Publicado em Notícias de S. Braz [S. Brás de Alportel], nº 308, 20-07-2022, p. 13.

sexta-feira, 15 de julho de 2022

Os talentos

            Antes de partir, o senhor chamou os empregados e deu a cada uma porção de dinheiro, com a recomendação de que dele se servissem como achassem melhor.

Na parábola do Evangelho (Mateus 25, 14-30), especifica-se: deu talentos. O talento era a moeda de então, como o euro agora. Fazia parte do sistema monetário romano e torna-se hoje bem difícil ajuizar quanto poderia valer. Fica-se, porém, com a ideia de que o senhor da parábola não teria sido parco na oferta.
            Conhece-se a continuação da história: cada um fez como lhe pareceu melhor e, no regresso, o senhor premiou quem lograra obter maior rendimento.
            De talento, moeda, a palavra ganhou – porventura devido à parábola – o conceito de dote, capacidade específica que o animal detém logo à nascença: «Nasceu para…». Claro, de imediato nos ocorre «nasceu para ser feliz», o anseio de todos os humanos. Há, contudo, o lado concreto: nasceu para ser músico, atleta, professor, político…
            Acentua-se, por conseguinte, o dom natural, a propensão inata, sabendo-se, todavia, que esse dom pode vir a ser amarfanhado ou potenciado. A Psicologia aponta nitidamente para a potenciação, partindo do princípio de que, se há dotes adquiridos pós-nascença, eles só foram possíveis por haver para eles plataforma favorável.
            Não gosto do nome do programa Got Talent:
– 1º) porque, embora compreenda a obrigatória obediência ao paradigma criado pelo talentoso inglês Simon Cowell, se poderia ter salvaguardado, no contrato, a possibilidade de o baptizar com nome português;
– depois, porque got significa adquirido e, se é certo que o talento se aperfeiçoa, caso ele não esteja na matriz da pessoa, escusado será pensar que ela venha a ser… talentosa.
Compete a cada um – e primeiro aos pais e aos educadores – observar-se e observarem, a fim de se fazer a escolha acertada.
Se temos de prestar contas de como usámos os talentos? A parábola não admite excepções!
Não nasci para ser marceneiro; até o vulgar parafuso não fica bem à primeira! Há, porém, um talento que faço questão em potenciar. Único, excepcional, perecível, fugidio, difícil de agarrar: o tempo! 24 horas do dia, 60 m numa hora, 60 s num minuto!
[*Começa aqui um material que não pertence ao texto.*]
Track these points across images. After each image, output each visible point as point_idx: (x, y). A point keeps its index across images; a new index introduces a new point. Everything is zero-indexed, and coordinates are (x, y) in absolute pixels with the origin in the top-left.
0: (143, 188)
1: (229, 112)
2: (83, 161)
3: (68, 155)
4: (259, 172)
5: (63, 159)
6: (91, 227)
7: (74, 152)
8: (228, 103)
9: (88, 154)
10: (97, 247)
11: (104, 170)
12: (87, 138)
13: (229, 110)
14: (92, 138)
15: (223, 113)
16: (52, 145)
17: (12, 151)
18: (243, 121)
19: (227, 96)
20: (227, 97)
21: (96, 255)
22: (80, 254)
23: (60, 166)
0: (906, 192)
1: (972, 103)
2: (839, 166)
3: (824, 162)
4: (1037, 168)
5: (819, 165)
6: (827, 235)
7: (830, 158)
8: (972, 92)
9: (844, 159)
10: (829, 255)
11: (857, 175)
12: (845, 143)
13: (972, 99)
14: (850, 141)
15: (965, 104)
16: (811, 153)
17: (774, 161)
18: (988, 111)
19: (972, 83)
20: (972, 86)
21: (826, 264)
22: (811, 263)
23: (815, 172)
Considero-o o talento mais importante. E esse todos o temos! À nascença!

                                               José d’Encarnação

Publicado em Renascimento (Mangualde), nº 826, 15-07-2022, p. 12.  [Imagem de Vagda Campos]

Post-scriptum: Na época romana, o talento era uma moeda de conta, ou seja, nunca foi uma moeda física efectiva. Atribuía-se-lhe o peso de 27,300 gramas e valia 100 asses. Recorde-se que o denário (palavra donde deriva ‘dinheiro’) valia 10 asses.